(Dataset items)
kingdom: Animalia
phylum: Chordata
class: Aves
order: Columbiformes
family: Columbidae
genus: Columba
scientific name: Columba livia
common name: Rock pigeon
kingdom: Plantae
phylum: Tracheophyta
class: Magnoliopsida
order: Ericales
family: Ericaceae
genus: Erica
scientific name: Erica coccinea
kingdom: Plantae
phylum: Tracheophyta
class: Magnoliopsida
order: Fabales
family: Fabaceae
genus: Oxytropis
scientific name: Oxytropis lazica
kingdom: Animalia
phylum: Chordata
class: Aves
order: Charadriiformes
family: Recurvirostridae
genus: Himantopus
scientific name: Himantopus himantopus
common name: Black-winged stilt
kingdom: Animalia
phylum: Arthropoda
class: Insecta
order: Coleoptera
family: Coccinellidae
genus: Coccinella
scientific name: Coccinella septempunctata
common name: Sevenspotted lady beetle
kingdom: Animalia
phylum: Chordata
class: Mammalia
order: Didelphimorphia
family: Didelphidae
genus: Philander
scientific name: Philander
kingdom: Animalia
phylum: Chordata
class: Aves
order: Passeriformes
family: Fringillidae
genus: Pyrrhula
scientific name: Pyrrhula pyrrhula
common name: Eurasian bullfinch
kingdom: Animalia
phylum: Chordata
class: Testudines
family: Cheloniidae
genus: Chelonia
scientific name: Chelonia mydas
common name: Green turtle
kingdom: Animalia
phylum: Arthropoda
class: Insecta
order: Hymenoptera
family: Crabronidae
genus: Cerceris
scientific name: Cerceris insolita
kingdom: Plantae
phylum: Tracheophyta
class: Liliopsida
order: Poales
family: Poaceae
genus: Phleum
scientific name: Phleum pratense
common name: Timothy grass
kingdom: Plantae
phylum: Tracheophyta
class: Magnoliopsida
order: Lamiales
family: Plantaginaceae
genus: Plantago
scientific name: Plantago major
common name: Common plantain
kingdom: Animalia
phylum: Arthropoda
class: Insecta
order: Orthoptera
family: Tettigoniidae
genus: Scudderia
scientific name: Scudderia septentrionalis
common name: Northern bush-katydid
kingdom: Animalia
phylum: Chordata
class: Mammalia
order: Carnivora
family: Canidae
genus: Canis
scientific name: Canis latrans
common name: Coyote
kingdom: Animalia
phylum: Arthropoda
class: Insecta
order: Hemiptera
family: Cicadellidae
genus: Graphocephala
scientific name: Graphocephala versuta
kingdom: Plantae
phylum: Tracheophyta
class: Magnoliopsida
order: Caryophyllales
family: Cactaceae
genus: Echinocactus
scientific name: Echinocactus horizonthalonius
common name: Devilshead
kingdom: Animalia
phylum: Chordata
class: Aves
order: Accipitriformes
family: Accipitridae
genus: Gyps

## What the task asks
Recast the lines of the records above as a numbered list, leaving out any blank lines.

## Answer to the task
1. kingdom: Animalia
2. phylum: Chordata
3. class: Aves
4. order: Columbiformes
5. family: Columbidae
6. genus: Columba
7. scientific name: Columba livia
8. common name: Rock pigeon
9. kingdom: Plantae
10. phylum: Tracheophyta
11. class: Magnoliopsida
12. order: Ericales
13. family: Ericaceae
14. genus: Erica
15. scientific name: Erica coccinea
16. kingdom: Plantae
17. phylum: Tracheophyta
18. class: Magnoliopsida
19. order: Fabales
20. family: Fabaceae
21. genus: Oxytropis
22. scientific name: Oxytropis lazica
23. kingdom: Animalia
24. phylum: Chordata
25. class: Aves
26. order: Charadriiformes
27. family: Recurvirostridae
28. genus: Himantopus
29. scientific name: Himantopus himantopus
30. common name: Black-winged stilt
31. kingdom: Animalia
32. phylum: Arthropoda
33. class: Insecta
34. order: Coleoptera
35. family: Coccinellidae
36. genus: Coccinella
37. scientific name: Coccinella septempunctata
38. common name: Sevenspotted lady beetle
39. kingdom: Animalia
40. phylum: Chordata
41. class: Mammalia
42. order: Didelphimorphia
43. family: Didelphidae
44. genus: Philander
45. scientific name: Philander
46. kingdom: Animalia
47. phylum: Chordata
48. class: Aves
49. order: Passeriformes
50. family: Fringillidae
51. genus: Pyrrhula
52. scientific name: Pyrrhula pyrrhula
53. common name: Eurasian bullfinch
54. kingdom: Animalia
55. phylum: Chordata
56. class: Testudines
57. family: Cheloniidae
58. genus: Chelonia
59. scientific name: Chelonia mydas
60. common name: Green turtle
61. kingdom: Animalia
62. phylum: Arthropoda
63. class: Insecta
64. order: Hymenoptera
65. family: Crabronidae
66. genus: Cerceris
67. scientific name: Cerceris insolita
68. kingdom: Plantae
69. phylum: Tracheophyta
70. class: Liliopsida
71. order: Poales
72. family: Poaceae
73. genus: Phleum
74. scientific name: Phleum pratense
75. common name: Timothy grass
76. kingdom: Plantae
77. phylum: Tracheophyta
78. class: Magnoliopsida
79. order: Lamiales
80. family: Plantaginaceae
81. genus: Plantago
82. scientific name: Plantago major
83. common name: Common plantain
84. kingdom: Animalia
85. phylum: Arthropoda
86. class: Insecta
87. order: Orthoptera
88. family: Tettigoniidae
89. genus: Scudderia
90. scientific name: Scudderia septentrionalis
91. common name: Northern bush-katydid
92. kingdom: Animalia
93. phylum: Chordata
94. class: Mammalia
95. order: Carnivora
96. family: Canidae
97. genus: Canis
98. scientific name: Canis latrans
99. common name: Coyote
100. kingdom: Animalia
101. phylum: Arthropoda
102. class: Insecta
103. order: Hemiptera
104. family: Cicadellidae
105. genus: Graphocephala
106. scientific name: Graphocephala versuta
107. kingdom: Plantae
108. phylum: Tracheophyta
109. class: Magnoliopsida
110. order: Caryophyllales
111. family: Cactaceae
112. genus: Echinocactus
113. scientific name: Echinocactus horizonthalonius
114. common name: Devilshead
115. kingdom: Animalia
116. phylum: Chordata
117. class: Aves
118. order: Accipitriformes
119. family: Accipitridae
120. genus: Gyps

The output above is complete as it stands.